#### Page extract:

Concerningly, there is evidence for coselection of resistance elements against both antibiotics and heavy metals, including copper (179–181). Bacteria may encounter the selective pressure of copper in a variety of settings, including agriculture, livestock operations, and health care facilities (182–185). The recent recovery of urinary E. coli isolates harboring the pco operon is of particular concern, as these isolates often produce extended-spectrum β-lactamases (74). Understanding the biological and evolutionary basis of coselection for metal and antibiotic resistance is critical for further exploitation of metal toxicity for therapeutic purposes.

Outstanding questions.

The essentiality of copper in biological processes and the mechanisms mitigating the toxic effects of excess copper have been subjected to extensive investigation. On the other hand, the process through which bacteria acquire copper remains alarmingly understudied and presents an opportunity to devise new ways to exploit the antimicrobial use of copper by augmenting its import. Although the copper detoxification systems of E. coli and S. enterica have been extensively studied, the copper response systems of K. pneumoniae, other members of Enterobacteriaceae, and closely related pathogens such as Proteus mirabilis remain ripe for investigation based on insights gleaned from studies on these model enteric bacteria. While the role of copper during UTI is an active area of investigation, the impact of copper during enteric and systemic infection by E. coli remains to be investigated. Antimicrobial and growth inhibitory functions of copper have attracted the most attention from researchers. Understanding the effects of copper on expression of virulence factors is yet another critical area that needs to be elucidated. Mechanisms of delivery of host-derived copper to sites of infection also remain to be determined. Ceruloplasmin appears to be the source of copper in urine during UTI (89). Several questions on the cellular origin of ceruloplasmin, the signals that activate its expression, and its secretion/translocation into the urine remain to be explored. Mounting evidence for copper as an innate immune effector represents an exciting direction for potential research on host-directed therapy against bacterial infections.

#### Listed records:
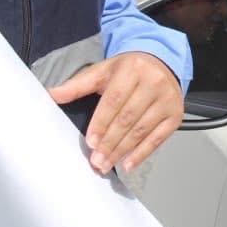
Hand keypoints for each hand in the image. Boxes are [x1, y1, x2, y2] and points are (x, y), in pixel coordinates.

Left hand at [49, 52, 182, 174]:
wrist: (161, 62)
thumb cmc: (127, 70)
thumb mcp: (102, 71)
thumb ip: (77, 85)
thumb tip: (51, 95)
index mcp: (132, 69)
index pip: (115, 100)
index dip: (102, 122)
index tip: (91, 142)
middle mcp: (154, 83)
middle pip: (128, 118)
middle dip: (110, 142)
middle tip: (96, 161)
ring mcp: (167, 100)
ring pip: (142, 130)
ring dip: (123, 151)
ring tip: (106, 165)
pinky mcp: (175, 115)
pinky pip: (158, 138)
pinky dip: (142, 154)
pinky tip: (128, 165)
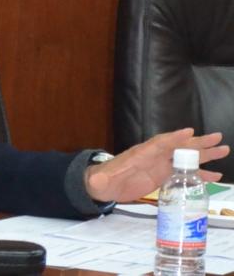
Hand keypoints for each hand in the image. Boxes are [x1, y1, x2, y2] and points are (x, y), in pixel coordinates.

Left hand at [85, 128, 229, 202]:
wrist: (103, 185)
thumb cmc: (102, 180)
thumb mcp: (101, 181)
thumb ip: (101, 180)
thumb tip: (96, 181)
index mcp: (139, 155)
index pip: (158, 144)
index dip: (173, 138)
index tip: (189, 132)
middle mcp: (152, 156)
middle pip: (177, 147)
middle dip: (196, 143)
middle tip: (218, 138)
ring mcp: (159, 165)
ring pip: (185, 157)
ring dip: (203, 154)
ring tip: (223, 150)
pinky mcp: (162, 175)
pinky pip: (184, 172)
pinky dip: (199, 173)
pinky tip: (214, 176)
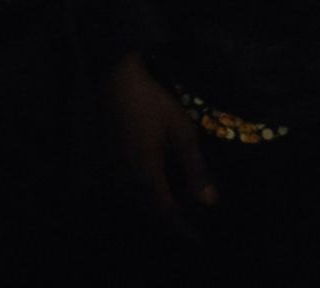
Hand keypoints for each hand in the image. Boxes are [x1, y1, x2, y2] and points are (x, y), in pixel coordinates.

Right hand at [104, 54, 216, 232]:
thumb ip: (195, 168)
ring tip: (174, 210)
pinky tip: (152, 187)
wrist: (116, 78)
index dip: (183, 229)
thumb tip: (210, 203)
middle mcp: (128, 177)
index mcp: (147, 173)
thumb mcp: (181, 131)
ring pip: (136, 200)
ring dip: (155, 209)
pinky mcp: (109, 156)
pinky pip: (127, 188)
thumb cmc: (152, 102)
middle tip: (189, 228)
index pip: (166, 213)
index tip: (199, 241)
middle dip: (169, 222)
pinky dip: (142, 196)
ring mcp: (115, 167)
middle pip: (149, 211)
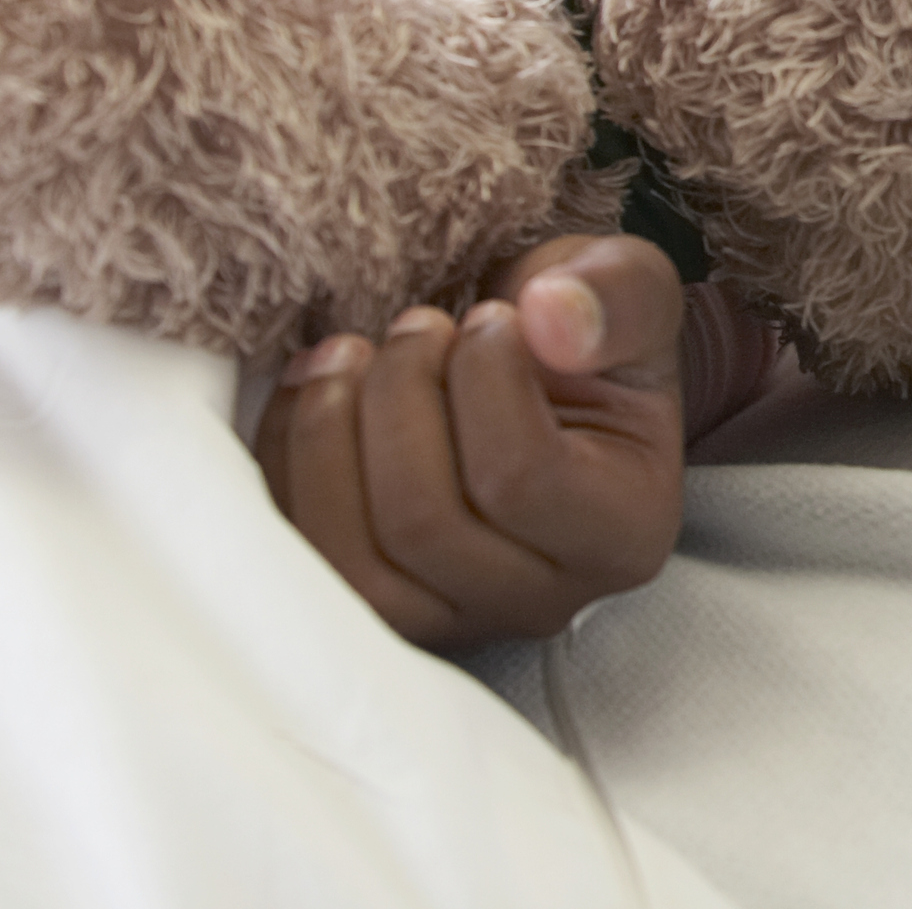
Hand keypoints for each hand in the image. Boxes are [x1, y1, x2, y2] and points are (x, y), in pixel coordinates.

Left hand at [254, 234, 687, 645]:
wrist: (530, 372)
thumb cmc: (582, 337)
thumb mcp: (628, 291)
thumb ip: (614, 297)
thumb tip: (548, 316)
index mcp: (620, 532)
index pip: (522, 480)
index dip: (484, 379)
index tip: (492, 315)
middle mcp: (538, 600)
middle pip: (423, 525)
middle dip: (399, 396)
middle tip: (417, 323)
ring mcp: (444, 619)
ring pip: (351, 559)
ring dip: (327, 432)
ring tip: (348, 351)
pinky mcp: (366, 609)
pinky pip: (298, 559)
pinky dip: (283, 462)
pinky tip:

#### What is needed:
Write the next part of the passage on copper in bacterial infection, picking up after its final sentence. The records come from a separate source and have no connection to the text.

#### Written response:
In summary, review of copper homeostatic systems and their role at host-pathogen interface in E. coli and S. enterica has revealed opportunities to advance our understanding of the biological roles of copper to fully harness its antimicrobial activity. Researchers working on these topics have generated valuable genetic and biochemical tools and animal models that have set the stage for productive inquiry in the years to come.